Homologe Strukturen: Merkmale mit gemeinsamem evolutionärem Ursprung, aber unterschiedlicher Funktion (z.B. Beine beim Pferd vs. Flossen beim Wal)
Analoge Strukturen: Strukturen mit ähnlicher/ gleicher Funktion, aber keinem gemeinsamem Ursprung; unabhängig voneinander entwickelt (z.B. Flügel bei Vögeln/ Insekten)
Erläutern Sie Darwins Beobachtungen und die daraus gezogenen Folgerungen.
Beobachtungen:
Organismen produzieren mehr Nachkommen, als langfristig überleben können
Populationen bleiben in ihrer Größe relativ stabil
Nur begrenzte Ressourcen
Individuen innerhalb einer Population sind nicht identisch (Variation)
Ein Teil dieser Unterschiede ist erblich (Erblichkeit)
Folgerungen:
Es besteht ein Wettbewerb um Ressourcen, Raum und Nahrung
Einige Individuen erben Eigenschaften, die ihre Überlebens- und Fortpflanzungschancen erhöhen
Auf welche molekularen Eigenschaften kann natürliche Selektion wirken?

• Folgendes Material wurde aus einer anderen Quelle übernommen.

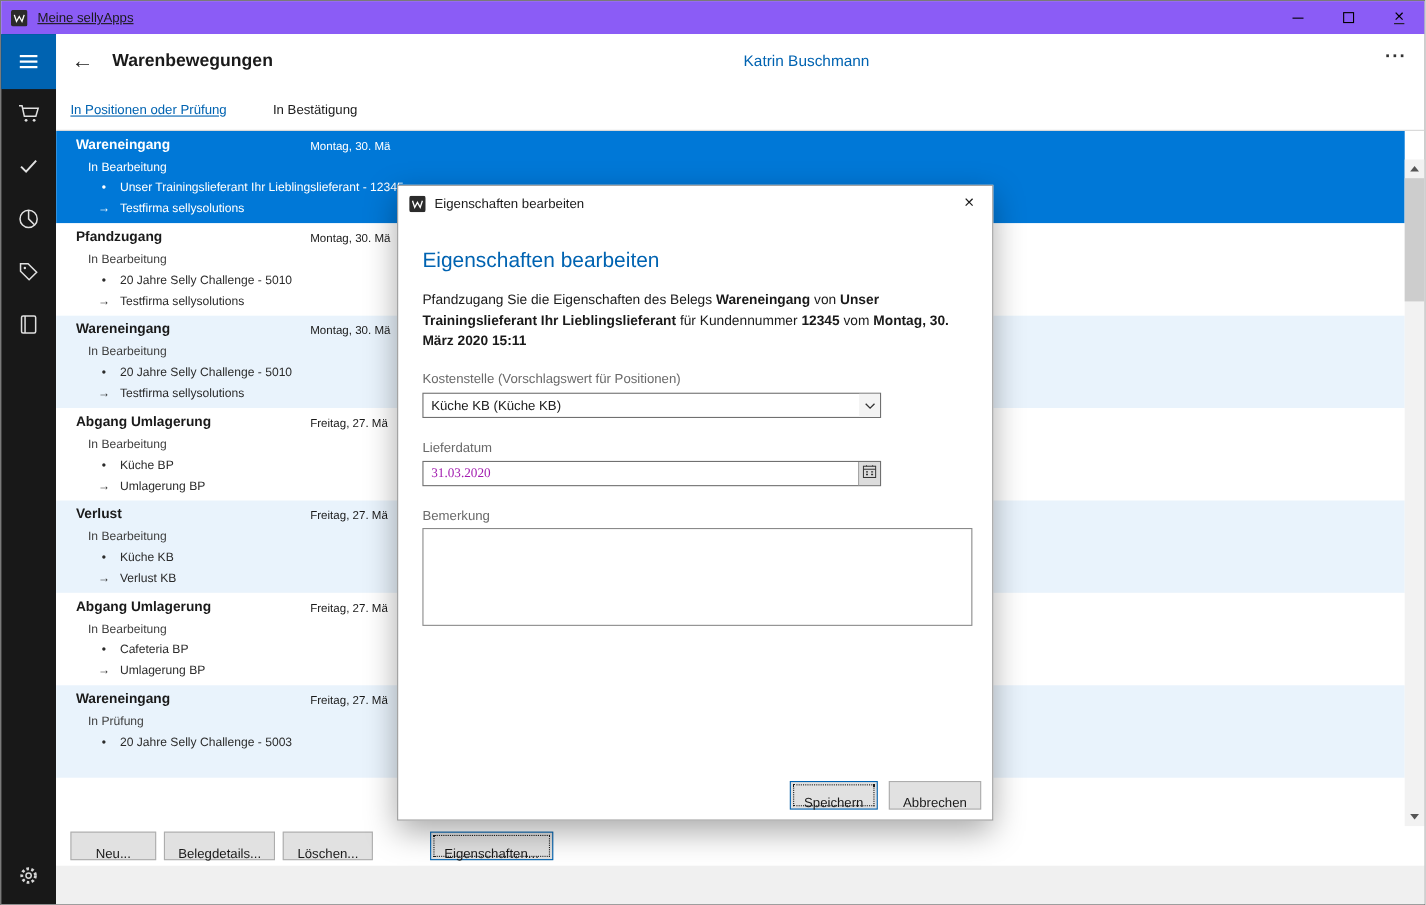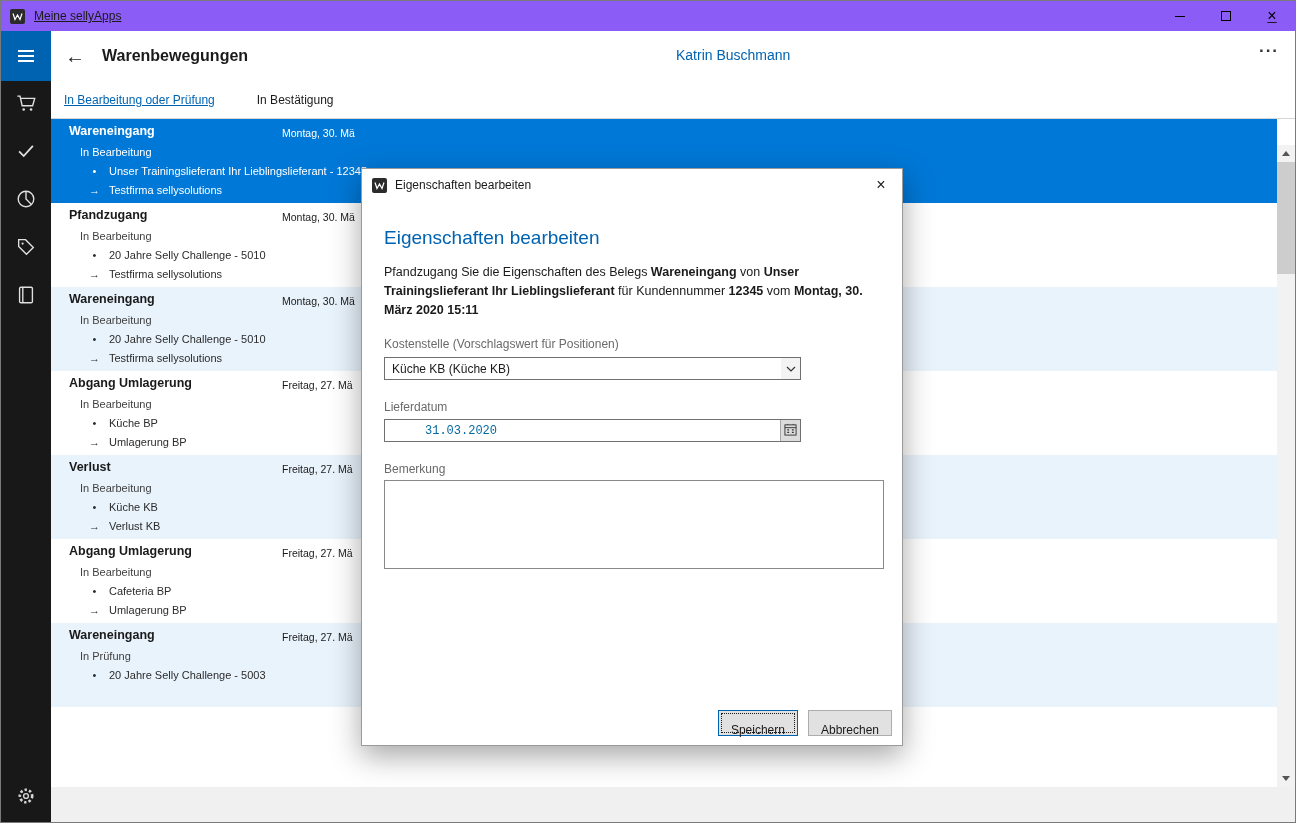--- a/index.html
+++ b/index.html
@@ -180,7 +180,7 @@
 
 
       <div class="subtabs">
-        <span class="subtab active">In Bearbeitung oder Prüfung</span>
+        <span class="subtab active">In Positionen oder Prüfung</span>
         <span class="subtab">In Bestätigung</span>
       </div>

Nennen Sie vier Beispiele und erläutern Sie kurz deren Bedeutung für den biologischen Erfolg.
Enzymaktivität (z.B. für Energiegewinn)
Proteinstabilität (Resistenz ggü. z.B. Denaturierung, Hitze)
Bindungsstärke (erhöht Effizienz der Proteininteraktion)
Menge eines Proteins
Moleküle mit besserer Funktion erhöhen den biologischen Erfolg!
Warum sind Variation und Erblichkeit notwendige Voraussetzungen für Evolution?
Ohne Variation keine Unterschiede, auf die Selektion wirken könnte
Ohne Erblichkeit keine Möglichkeit, vorteilhafte Merkmale an Nachkommen weiterzugeben
Wozu wird die Polymerase-Kettenreaktion (PCR) eingesetzt? Nennen Sie die drei Grundschritte der PCR.
PCR: “Polymerase Chain Reaction”
-> Verfahren zur Vervielfältigung kurzer DNA-Fragmente, um diese im Anschluss untersuchen zu können
Grundschritte:
Denaturierung der DNA mittels Hitze (Auftrennung des Doppelstrangs)
“Primer-Annealing”: Anlagerung von RNA-Primern an die DNA-Einzelstränge
Elongation der DNA mittel DNA-Polymerase
Beschreiben Sie das grundlegende Prinzip der Sanger-Sequenzierung.
“Kettenabbruchreaktion”
Zu sequenzierende DNA wird mit fluoreszenzmarkierten ddNTPs (Didesoxyribonukleosidtriphosphaten), normalen dNTPs und Primern in ein Reagenzglas gegeben
ddNTPs besitzen kein 3’ OH: führt zu Kettenabbruch während Replikation
Entstehende DNA-Fragmente werden separiert und mittels Elektrophorese ausgelesen
Was bedeutet eine hohe Sequenzähnlichkeit zwischen zwei Proteinen?
Die beiden Proteine besitzen höchstwahrscheinlich einen gemeinsamen evolutionären Ursprung und erfüllen eine ähnliche Funktion im Körper (Homologie).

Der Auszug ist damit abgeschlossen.